---------- Page excerpt ----------
Today is our baby boys 2nd birthday.
Two years. Two whole years. It amazes me how life can go by so fast yet feel like everything just happened yesterday.
In the last two years I have felt so much emotion. I still struggle some days with overwhelming sadness and grief but I also have learned to enjoy life and appreciate life even more....
My husband and I are not the first couple to lose a child and we unfortunately will not be the last. It is a part of life that God has created and for some of us we must accept it as reality. There really is no way to explain this loss unless you yourself have experienced it....and each family who has gone through this experiences it in a different way.
I've learned over these two years that the pain doesn't necessarily go away or get better. It is a part of who we are now. Our pain is different now then it was two years ago but it is still there and I'm sure always will be.
Some days I still question God as to why he choose this path for our family. Why he felt we could handle it....But the thing is he was right...He has allowed us to grow closer as a family. To love with all of our hearts...to prepare to welcome a new baby into our family. He has allowed us to keep Reid as a part of our hearts and for us to share our story with others who have gone through something similar.
---------- Entries supplied ----------
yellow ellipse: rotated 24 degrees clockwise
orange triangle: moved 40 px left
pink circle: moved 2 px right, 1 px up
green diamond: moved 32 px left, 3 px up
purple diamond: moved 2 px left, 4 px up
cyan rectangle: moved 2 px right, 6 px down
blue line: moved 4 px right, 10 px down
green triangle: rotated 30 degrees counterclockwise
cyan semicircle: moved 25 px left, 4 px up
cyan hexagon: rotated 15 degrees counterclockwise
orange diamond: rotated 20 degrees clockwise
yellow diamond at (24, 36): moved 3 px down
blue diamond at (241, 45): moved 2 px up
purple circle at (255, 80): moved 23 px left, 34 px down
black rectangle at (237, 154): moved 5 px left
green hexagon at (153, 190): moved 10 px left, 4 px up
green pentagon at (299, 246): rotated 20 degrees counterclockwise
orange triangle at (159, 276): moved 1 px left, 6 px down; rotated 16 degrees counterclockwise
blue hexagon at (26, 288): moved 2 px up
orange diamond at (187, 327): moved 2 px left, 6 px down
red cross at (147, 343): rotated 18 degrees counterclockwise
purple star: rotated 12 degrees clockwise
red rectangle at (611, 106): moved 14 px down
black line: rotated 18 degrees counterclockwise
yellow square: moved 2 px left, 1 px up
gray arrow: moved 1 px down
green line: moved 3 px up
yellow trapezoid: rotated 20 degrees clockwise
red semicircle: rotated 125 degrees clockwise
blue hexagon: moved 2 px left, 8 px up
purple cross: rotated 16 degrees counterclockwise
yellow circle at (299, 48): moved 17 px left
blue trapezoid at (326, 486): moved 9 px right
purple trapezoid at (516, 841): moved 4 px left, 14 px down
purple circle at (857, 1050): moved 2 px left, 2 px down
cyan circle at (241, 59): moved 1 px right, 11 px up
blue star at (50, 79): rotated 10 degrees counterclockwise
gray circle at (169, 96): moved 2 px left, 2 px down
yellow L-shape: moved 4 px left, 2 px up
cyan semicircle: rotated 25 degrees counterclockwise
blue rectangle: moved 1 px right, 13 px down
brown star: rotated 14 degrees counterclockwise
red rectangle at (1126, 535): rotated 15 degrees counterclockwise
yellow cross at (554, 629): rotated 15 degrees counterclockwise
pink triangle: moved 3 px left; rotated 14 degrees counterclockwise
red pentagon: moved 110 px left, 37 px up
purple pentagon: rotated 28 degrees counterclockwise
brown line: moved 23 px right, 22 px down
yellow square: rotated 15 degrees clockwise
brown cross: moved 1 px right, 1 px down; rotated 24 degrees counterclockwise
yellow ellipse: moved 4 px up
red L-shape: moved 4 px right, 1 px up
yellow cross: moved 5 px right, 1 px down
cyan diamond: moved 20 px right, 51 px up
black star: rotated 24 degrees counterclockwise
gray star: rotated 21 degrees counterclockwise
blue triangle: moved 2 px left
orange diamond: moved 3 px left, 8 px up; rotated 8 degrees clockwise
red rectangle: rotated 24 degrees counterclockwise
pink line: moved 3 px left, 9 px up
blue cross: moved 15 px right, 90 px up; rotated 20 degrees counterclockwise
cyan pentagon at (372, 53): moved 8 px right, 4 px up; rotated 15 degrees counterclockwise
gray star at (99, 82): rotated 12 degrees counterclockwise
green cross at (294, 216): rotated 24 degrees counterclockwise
----------
[Set of tasks]
a. In two sentences, summarize the birthday post about grief.
b. According to the birthday post, what has the writer learned over the two years about the pain?

[Outputs for the tasks]
a. On their baby boy's second birthday, the writer looks back on two years of grief and says they have also learned to enjoy and appreciate life even more. The pain has not gone away but has changed, and although the writer still questions God, the family has grown closer and is preparing to welcome a new baby.

b. That the pain doesn't necessarily go away or get better.